A l’ombre d’un grenadier

 

A l’ombre d’un grenadier, je regarde pleurer la nuit qui s’ouvre au large, verte et sombre comme un gouffre marin.

Les paraphes des cygnes allongeaient leurs cous boiteux vers le bord verdoyant. Il n’y avait rien d’autre que la brume qui flottait, indescriptible et lente, à la lueur de torches tenues par des mains sans visage. Le parfum perdu des pas sans fond s’écoulait doucement dans l’atmosphère des canaux irradiés. Je contemplais cette douce chaleur qui montait des eaux bleutées à l’assaut des murs froids de notre citadelle. Elle dominait le vide de ses mille pieds de haut et se complaisait tristement dans sa béatitude arrogante. De petites fenêtres sans profondeur se glissaient subrepticement entre les pierres noircies pour agrandir leur trou de chaleur et je me réchauffais le visage de cette brume incandescente, clignant des yeux au jour nautique. Mes pieds reposaient sur le vide des murs aigus et digéraient le silence moite. C’était au dessous le trou noir et profond de la terre éperdue d’ivresse sanglante. Les murs s’allongeaient rectilignes sur deux rangs de visages incolores aux yeux indifférents.
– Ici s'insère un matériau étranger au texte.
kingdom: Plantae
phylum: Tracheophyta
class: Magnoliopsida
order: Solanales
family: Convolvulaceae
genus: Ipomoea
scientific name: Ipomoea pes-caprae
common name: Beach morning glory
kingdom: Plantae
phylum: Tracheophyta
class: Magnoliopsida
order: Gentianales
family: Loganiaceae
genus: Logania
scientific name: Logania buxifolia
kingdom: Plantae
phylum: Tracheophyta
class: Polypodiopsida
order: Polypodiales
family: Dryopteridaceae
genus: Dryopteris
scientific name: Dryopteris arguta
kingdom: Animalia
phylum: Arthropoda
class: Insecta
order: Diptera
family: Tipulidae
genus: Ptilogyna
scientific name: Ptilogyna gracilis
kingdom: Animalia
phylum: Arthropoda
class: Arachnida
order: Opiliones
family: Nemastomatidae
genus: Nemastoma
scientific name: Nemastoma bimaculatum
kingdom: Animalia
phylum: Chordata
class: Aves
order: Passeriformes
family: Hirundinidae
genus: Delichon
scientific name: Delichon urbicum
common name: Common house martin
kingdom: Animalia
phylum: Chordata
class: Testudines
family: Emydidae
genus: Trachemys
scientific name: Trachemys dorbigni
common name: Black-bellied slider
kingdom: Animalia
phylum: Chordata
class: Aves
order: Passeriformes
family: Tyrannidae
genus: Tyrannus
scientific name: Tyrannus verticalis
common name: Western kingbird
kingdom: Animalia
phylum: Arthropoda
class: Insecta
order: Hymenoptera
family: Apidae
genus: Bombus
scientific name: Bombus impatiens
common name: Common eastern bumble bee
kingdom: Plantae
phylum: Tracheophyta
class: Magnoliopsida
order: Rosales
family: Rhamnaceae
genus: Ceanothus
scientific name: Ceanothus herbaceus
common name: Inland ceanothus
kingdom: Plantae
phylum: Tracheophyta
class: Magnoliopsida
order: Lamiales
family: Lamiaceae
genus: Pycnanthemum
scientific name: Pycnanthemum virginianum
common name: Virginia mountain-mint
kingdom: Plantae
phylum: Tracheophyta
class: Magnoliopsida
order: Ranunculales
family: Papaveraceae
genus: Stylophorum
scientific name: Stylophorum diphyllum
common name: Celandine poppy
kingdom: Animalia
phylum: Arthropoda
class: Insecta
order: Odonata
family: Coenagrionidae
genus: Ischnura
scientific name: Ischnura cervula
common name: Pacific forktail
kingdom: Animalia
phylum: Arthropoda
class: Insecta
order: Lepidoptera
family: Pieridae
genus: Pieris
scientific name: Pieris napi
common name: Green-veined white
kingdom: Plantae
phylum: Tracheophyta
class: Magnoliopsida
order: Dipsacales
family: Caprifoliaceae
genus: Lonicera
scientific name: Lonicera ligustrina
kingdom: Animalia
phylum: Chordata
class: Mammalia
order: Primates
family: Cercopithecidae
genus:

Ils suivaient mon vol vers le noir obscur des montagnes, insouciants du passé et de l’avenir.

Je ne suis libre qu’à l’instant, derrière s’étend une longue prison de feux et devant la profondeur de l’obscurité. Je crois être libre et je descends sans conscience vers l’avenir. Les paliers de mes arrêts ne sont que des turbulences qui me rendent immobile contre ma volonté.